Could you filter the records below down to the lines that include the word "plain"?

*** Given data ***

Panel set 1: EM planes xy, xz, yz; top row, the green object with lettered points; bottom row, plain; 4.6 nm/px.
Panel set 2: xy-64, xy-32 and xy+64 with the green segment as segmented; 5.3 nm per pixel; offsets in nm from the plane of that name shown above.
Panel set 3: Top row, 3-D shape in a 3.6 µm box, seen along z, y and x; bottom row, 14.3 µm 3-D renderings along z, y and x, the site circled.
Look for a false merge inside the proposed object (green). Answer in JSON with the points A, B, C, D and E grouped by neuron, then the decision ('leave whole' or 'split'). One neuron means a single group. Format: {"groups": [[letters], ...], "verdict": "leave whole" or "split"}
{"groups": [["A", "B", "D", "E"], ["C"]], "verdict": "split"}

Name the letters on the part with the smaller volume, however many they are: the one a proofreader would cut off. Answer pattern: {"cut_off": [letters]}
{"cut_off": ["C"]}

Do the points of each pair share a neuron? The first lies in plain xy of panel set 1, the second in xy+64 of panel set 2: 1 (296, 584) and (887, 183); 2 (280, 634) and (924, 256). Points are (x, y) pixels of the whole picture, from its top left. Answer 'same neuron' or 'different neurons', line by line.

*** End of Given data ***

Completed exercise:
Panel set 1: EM planes xy, xz, yz; top row, the green object with lettered points; bottom row, plain; 4.6 nm/px.
Do the points of each pair share a neuron? The first lies in plain xy of panel set 1, the second in xy+64 of panel set 2: 1 (296, 584) and (887, 183); 2 (280, 634) and (924, 256). Points are (x, y) pixels of the whole picture, from its top left. Answer 'same neuron' or 'different neurons', line by line.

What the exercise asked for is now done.